As an extra bonus, what if we happen to have a custom domain at hand?

A couple of years ago, I snatched the domain leo.sh. Let’s see if we can put it to a good use.

Luckily for us, there is a good guide for custom domains in the GitHUb docs. The part that we need is about configuring a subdomain (to make it www.leo.sh).

  • GitHub repository
  • -> Settings
  • -> Code and automation
  • -> Pages
  • -> Custom domain: leo.sh

The tricky part is to go to the DNS provider and make the changes there.

  • Added A records pointing the apex domain to the IP addresses for GitHub Pages (leo.sh -> 185.199.108.153, 185.199.109.153, 185.199.110.153, 185.199.111.153).
  • Addeed a CNAME record that pointed the subdomain to the github pages address (www.leo.sh -> leodonethat.github.io)
$ dig leo.sh +noall +answer -t A
leo.sh.			300	IN	A	185.199.111.153
leo.sh.			300	IN	A	185.199.109.153
leo.sh.			300	IN	A	185.199.110.153
leo.sh.			300	IN	A	185.199.108.153

$ dig www.leo.sh +nostats +nocomments +nocmd
;www.leo.sh.			IN	A
www.leo.sh.		14400	IN	CNAME	leodonethat.github.io.
leodonethat.github.io.	3600	IN	A	185.199.109.153
leodonethat.github.io.	3600	IN	A	185.199.111.153
leodonethat.github.io.	3600	IN	A	185.199.110.153
leodonethat.github.io.	3600	IN	A	185.199.108.153

I am not sure which kind of magic GitHub does for the A record behind the scenes and my networking skills are a little basic so I will leave it at that. The important part is that it works and we can celebrate having our page served at leodonethat.github.io and accessible at leo.sh 🥳


Jekyll for Content Management

Although it’s fantastic to be able to deploy our site by pushing code to GitHub, that is not the final objective. At the end we want to have fully fledged website (even if it’s still a very basic one). Instead of manually coding all the html and css needed for the visualization, we can make use of a framework and focus on content. Fortunately, GitHub already supports a framework that can create a static website from Markdown file. We can add a quick note here saying it’s a static site because all its contents are generated before hand and served to the browser. There are no calculations happening in real time when we browse. This is not the case for a site like Google where the output depends on the input but it’s very suitable for us at the moment.
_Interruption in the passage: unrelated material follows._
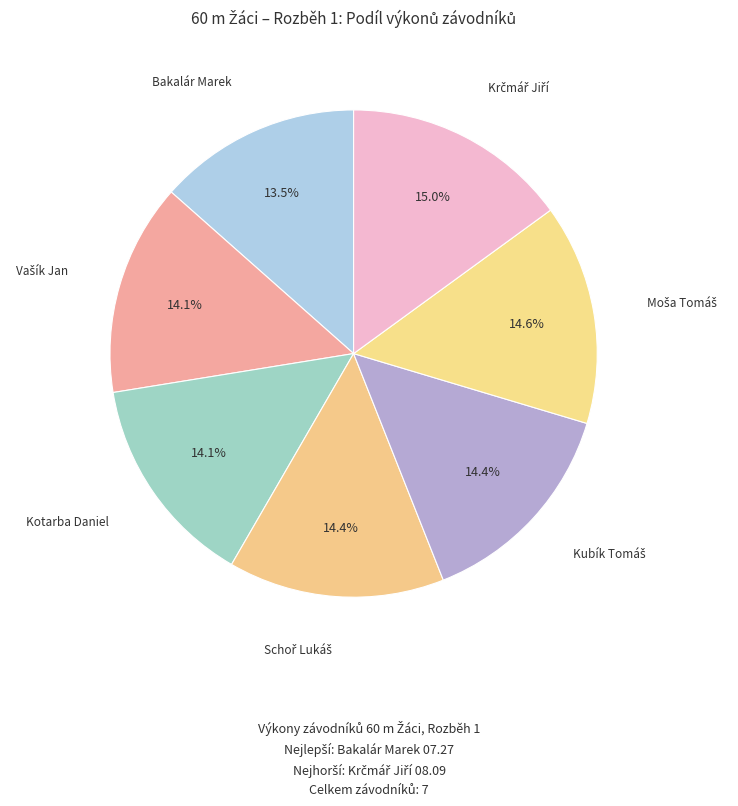

What percentage is NOT represented by Kotarba Daniel?

85.9%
Here is the official page about GitHub Pages and Jekyll.

If we want to use Jekyll locally and generate our site before pushing it to GitHub we will need:

I already had Ruby installed and went straight for Bundler. With a local installation to this user instead of trying to do it as root

$ gem install bundler --user-install
$ gem install jekyll --user-install

Go to the directory of your GitHub site, in my case

 $ cd ~/GitHub/leodonethat.github.io

Create a new Jekyll site in the current directory (use –force if you are ok overwriting existing files)
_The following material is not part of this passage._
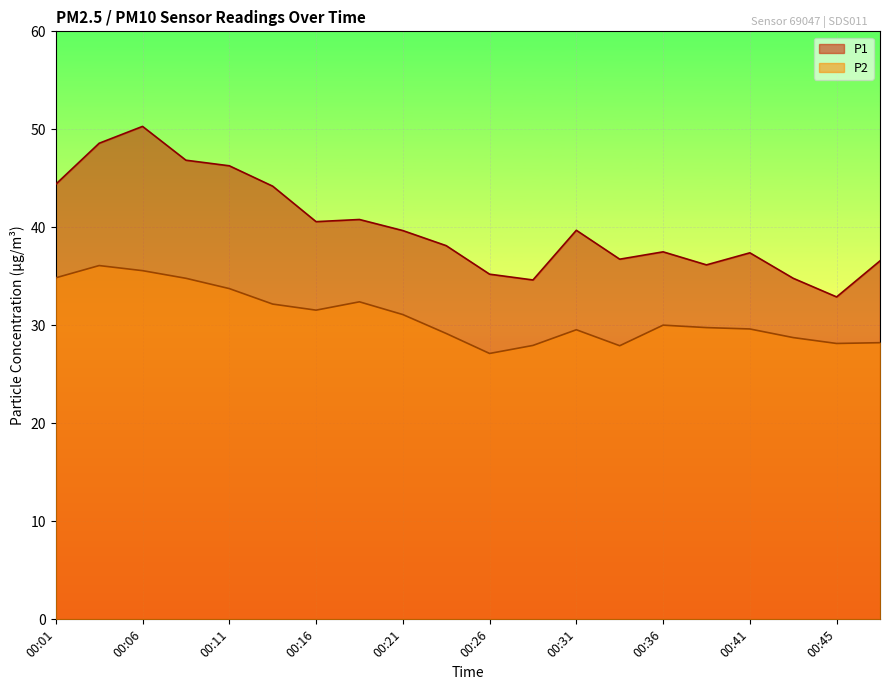

True or false: P2 and P1 intersect in this chart.

False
$ jekyll new --skip-bundle . --force

Then follow the GitHub instructions and edit the Gemfile plus the file _config.yml if there are any changes you want (title, description and theme of the site)

$ bundle install

Once that’s finished we can commit and push our new code!

$ git add .
$ git commit -m "First commit with Jekyll"
$ git push -u origin main

Then we head to our website’s address, in my case https://leo.sh.

One issue here is that I had an index.html for testing that GitHub since to be taking by default. Let’s delete it.

$ git rm index.html
$ git commit -m "Delete testing index.html"
$ git push -u origin main

We go back to the browser and we see the Jekyll theme in action! 🥳

We can now take a look at the different themes and choose a new one.

I decided that I liked a theme that wasn’t there 😅 and installed minimal mistakes (I had to add the extra plugin jekyll-include-cache for it to work in GitHub pages).